■ 任务说明 ■
输出下面关于 Pyramid Feature Network 的节选中从“基本上 Pyramid Feature”开始、到“dets_2 = output_2(tip_2)”为止的部分，末尾这几个字也要包括在内，一字不改。

■ 节选内容 ■
========
基本上 Pyramid Feature Network 的结构是这样的:
1. x_1 = stage_1(img)
2. x_2 = stage_2(x_1)
3. x_3 = stage_3(x_2)
4. x'_3, tip_3 = block_3(x_3)                                => dets_3 = output_3(tip_3)
5. x'_2, tip_2 = block_2(upsample(transition_2(x'_3)) ⊙ x_2) => dets_2 = output_2(tip_2)
6. x'_1, tip_1 = block_1(upsample(transition_1(x'_2)) ⊙ x_1) => dets_1 = output_1(tip_1)


stages 负责抽取基本的 features
blocks 负责将输入的 concat 得来的 features 做融合 (特征变换) 使其适合做 Prediction, 简而言之, 为 Prediction 做准备的特征变换
transitions 也是做个特征变换
upsample 顾名思义就是上采样
outputs 顾名思义就是做 Prediction

        if autograd.is_training():
            # during training, the network behaves differently since we don't need detection results
            if autograd.is_recording():
                # generate losses and return them directly
                box_preds = F.concat(*all_detections, dim=1)
                all_preds = [F.concat(*p, dim=1) for p in [
                    all_objectness, all_box_centers, all_box_scales, all_class_pred]]
                all_targets = self._target_generator(box_preds, *args)
                return self._loss(*(all_preds + all_targets))

box_preds: 如果是在 training 阶段, 因为 all_detections 是 List of mx.ndarray, 里面每个元素都是 (B, H_i x W_i x num_anchors, 4), 存的是 [xmin, ymin, xmax, ymax]. concat 之后得到的 box_preds 是 (B, H_1 x W_1 x num_anchors + ... + H_3 x W_3 x num_anchors, 4) 的 mx.ndarray
all_preds 是一个 List of List of mx.ndarray, 里面每个元素如下:

all_objectness  转化来的 mx.ndarray 形状为 (B, H_1 x W_1 x num_anchors + ... + H_3 x W_3 x num_anchors, 1)
all_box_centers 转化来的 mx.ndarray 形状为 (B, H_1 x W_1 x num_anchors + ... + H_3 x W_3 x num_anchors, 2)
all_box_scales  转化来的 mx.ndarray 形状为 (B, H_1 x W_1 x num_anchors + ... + H_3 x W_3 x num_anchors, 2)
all_class_pred  转化来的 mx.ndarray 形状为 (B, H_1 x W_1 x num_anchors + ... + H_3 x W_3 x num_anchors, num_class)
========
■ 所给数据行 ■
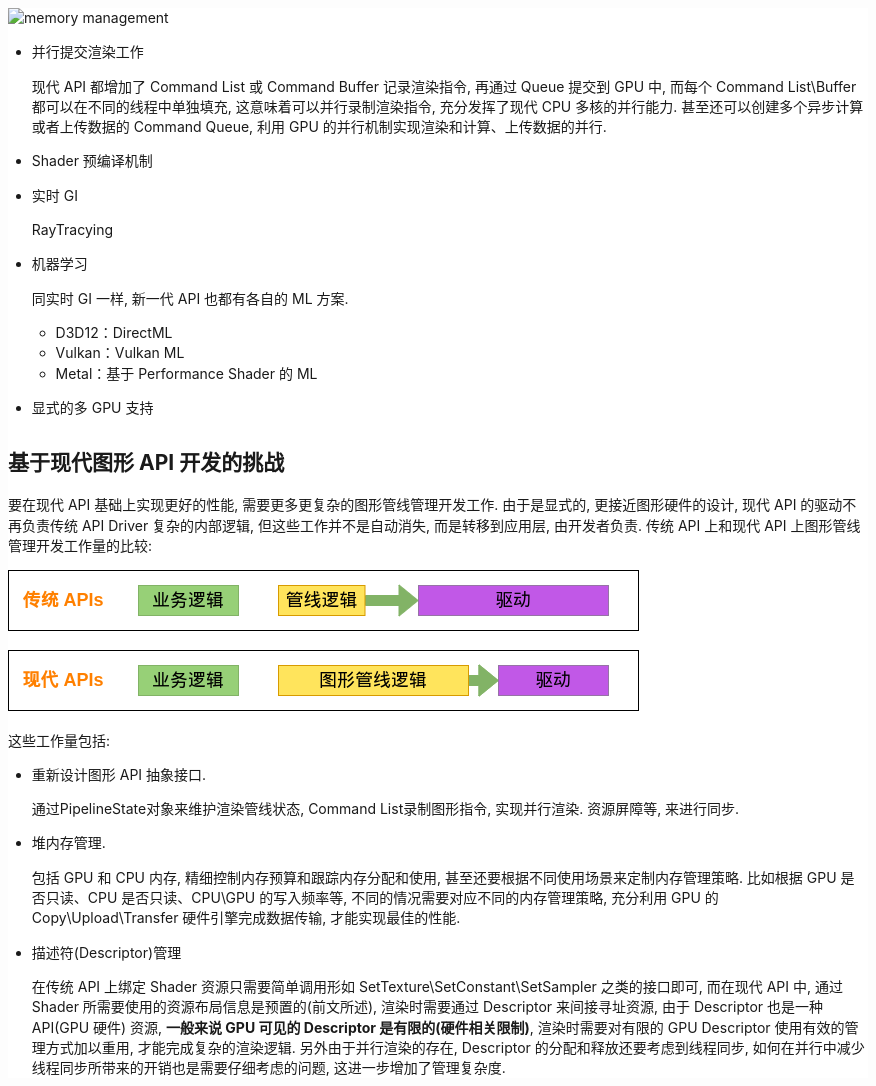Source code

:   ![memory management](../../rc/memory_management.jpg)

* 并行提交渲染工作

  现代 API 都增加了 Command List 或 Command Buffer 记录渲染指令, 再通过 Queue 提交到 GPU 中, 而每个 Command List\Buffer 都可以在不同的线程中单独填充, 这意味着可以并行录制渲染指令, 充分发挥了现代 CPU 多核的并行能力. 甚至还可以创建多个异步计算或者上传数据的 Command Queue, 利用 GPU 的并行机制实现渲染和计算、上传数据的并行. 

* Shader 预编译机制

* 实时 GI

  RayTracying

* 机器学习

  同实时 GI 一样, 新一代 API 也都有各自的 ML 方案.

  - D3D12：DirectML
  - Vulkan：Vulkan ML
  - Metal：基于 Performance Shader 的 ML

* 显式的多 GPU 支持



## 基于现代图形 API 开发的挑战

要在现代 API 基础上实现更好的性能, 需要更多更复杂的图形管线管理开发工作. 由于是显式的, 更接近图形硬件的设计, 现代 API 的驱动不再负责传统 API Driver 复杂的内部逻辑, 但这些工作并不是自动消失, 而是转移到应用层, 由开发者负责. 传统 API 上和现代 API 上图形管线管理开发工作量的比较:

![](../../rc/graphics_works.png)

这些工作量包括:

* 重新设计图形 API 抽象接口.

  通过PipelineState对象来维护渲染管线状态, Command List录制图形指令, 实现并行渲染. 资源屏障等, 来进行同步.

* 堆内存管理.

  包括 GPU 和 CPU 内存, 精细控制内存预算和跟踪内存分配和使用, 甚至还要根据不同使用场景来定制内存管理策略. 比如根据 GPU 是否只读、CPU 是否只读、CPU\GPU 的写入频率等, 不同的情况需要对应不同的内存管理策略, 充分利用 GPU 的 Copy\Upload\Transfer 硬件引擎完成数据传输, 才能实现最佳的性能.

* 描述符(Descriptor)管理

  在传统 API 上绑定 Shader 资源只需要简单调用形如 SetTexture\SetConstant\SetSampler 之类的接口即可, 而在现代 API 中, 通过 Shader 所需要使用的资源布局信息是预置的(前文所述), 渲染时需要通过 Descriptor 来间接寻址资源, 由于 Descriptor 也是一种 API(GPU 硬件) 资源, **一般来说 GPU 可见的 Descriptor 是有限的(硬件相关限制)**, 渲染时需要对有限的 GPU Descriptor 使用有效的管理方式加以重用, 才能完成复杂的渲染逻辑. 另外由于并行渲染的存在, Descriptor 的分配和释放还要考虑到线程同步, 如何在并行中减少线程同步所带来的开销也是需要仔细考虑的问题, 这进一步增加了管理复杂度.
========
■ 作答区 ■
基本上 Pyramid Feature Network 的结构是这样的:
1. x_1 = stage_1(img)
2. x_2 = stage_2(x_1)
3. x_3 = stage_3(x_2)
4. x'_3, tip_3 = block_3(x_3)                                => dets_3 = output_3(tip_3)
5. x'_2, tip_2 = block_2(upsample(transition_2(x'_3)) ⊙ x_2) => dets_2 = output_2(tip_2)